After a 15-day grace period, LendingClub charges late fees for missed payments. Defaulting on a personal loan also majorly damages your credit score. Key takeaway: Only apply for a loan if you’re sure you can make the payments.
How Does LendingClub Affect Your Credit?
At first, taking out a personal loan from LendingClub will cause a small dip in your credit score. That’s because of the “hard pull” the company uses to verify your credit history. But there’s good news: If you consistently make payments on time, the loan could eventually raise your score.
If you need help fixing your credit, check out our comparison of Credit Saint vs Lexington Law, or see if working with the best tradeline companies could be the right credit repair solution for you.
Meanwhile, learn how to budget for non recurring expenses so you can be prepared for unexpected costs going forward.
LendingClub Rates By Credit Score?
LendingClub seems to accept credit scores that are fair or better – meaning 580 or above. LendingClub’s rates range from 8.05%-36.00% APR. While there’s no definitive chart showing exactly what scores qualify for particular interest rates, you can assume having a better score will reduce the cost of the loan.
How Long Does It Take To Get a Loan From LendingClub?
It takes an average of 2 hours for LendingClub to approve a personal loan.

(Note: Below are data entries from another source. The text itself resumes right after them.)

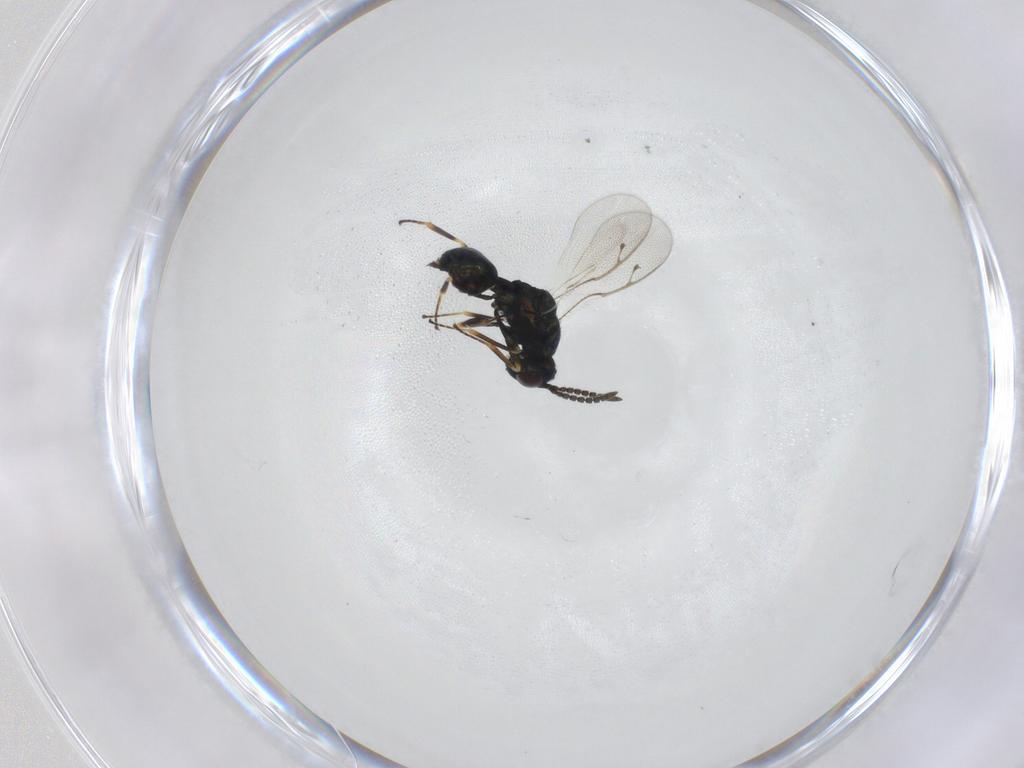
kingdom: Animalia
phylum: Arthropoda
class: Insecta
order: Hymenoptera
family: Pteromalidae
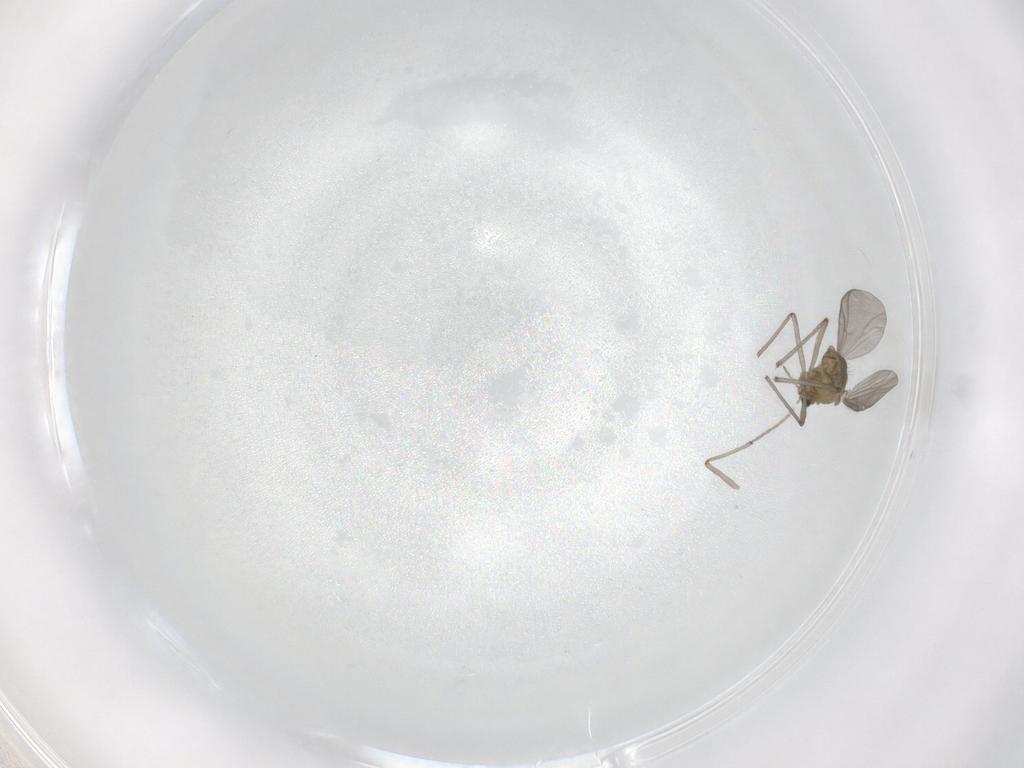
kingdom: Animalia
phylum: Arthropoda
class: Insecta
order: Diptera
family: Chironomidae
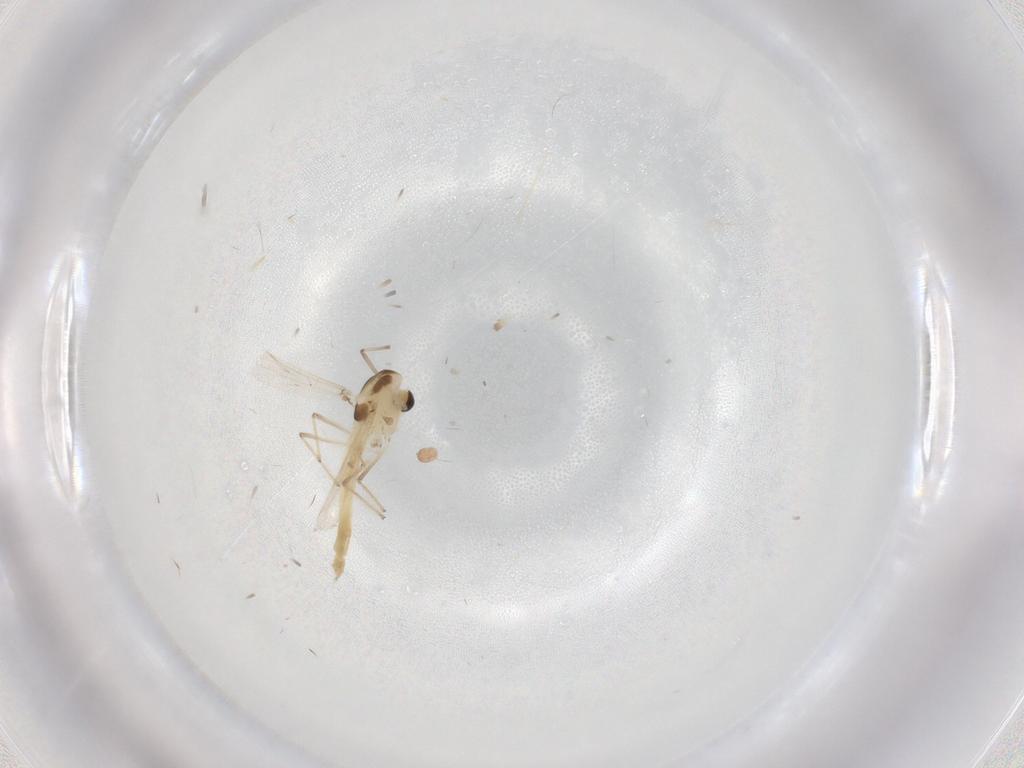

Your application could take longer to process, especially if you’re asked to submit additional documentation. Each case is unique.
Did LendingClub Get Sued?
In 2022, the Federal Trade Commission sued LendingClub for promising clients they wouldn’t charge hidden fees – only to then charge hidden fees. The incident serves as a warning: Always look carefully at a loan’s details before signing the paperwork.